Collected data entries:
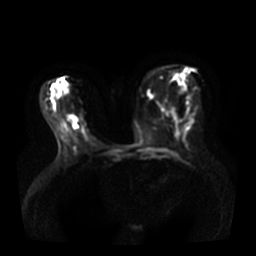
Breast MRI, one axial slice. Position 16 of 36 along the scan axis. Diffusion-weighted series; image 2 of 4 stored at this slice position (different b-values; order by instance number). 3 T. 5 mm slice thickness. 256 × 256 image matrix. Female patient.
Annotated regions visible in this slice (expert manual segmentation):
- tumour on diffusion-weighted imaging: bounding box [x1, y1, x2, y2] px = [70, 116, 77, 123]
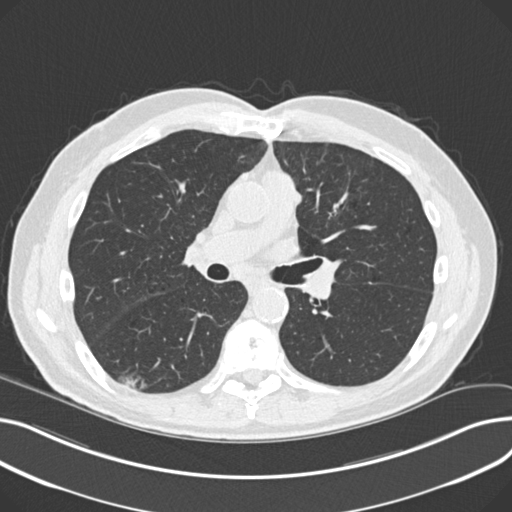
Low-dose screening chest CT, one axial slice. Position 124 of 230 along the scan axis. 120 kVp. Lung window (W 1500 / L -600 HU). 2 mm slice thickness. 512 × 512 image matrix, field of view 372 × 372 mm.
Structures marked on this image (expert manual segmentation):
- lesion 1 (nodule, lower lobe of right lung): box from (x=118, y=372) to (x=148, y=390) px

* [PROBLEM]: Every line of the data above should be quoted exactly. Omit the pictures.

* [SOLUTION]:
Breast MRI, one axial slice. Position 16 of 36 along the scan axis. Diffusion-weighted series; image 2 of 4 stored at this slice position (different b-values; order by instance number). 3 T. 5 mm slice thickness. 256 × 256 image matrix. Female patient.
Annotated regions visible in this slice (expert manual segmentation):
- tumour on diffusion-weighted imaging: bounding box [x1, y1, x2, y2] px = [70, 116, 77, 123]
Low-dose screening chest CT, one axial slice. Position 124 of 230 along the scan axis. 120 kVp. Lung window (W 1500 / L -600 HU). 2 mm slice thickness. 512 × 512 image matrix, field of view 372 × 372 mm.
Structures marked on this image (expert manual segmentation):
- lesion 1 (nodule, lower lobe of right lung): box from (x=118, y=372) to (x=148, y=390) px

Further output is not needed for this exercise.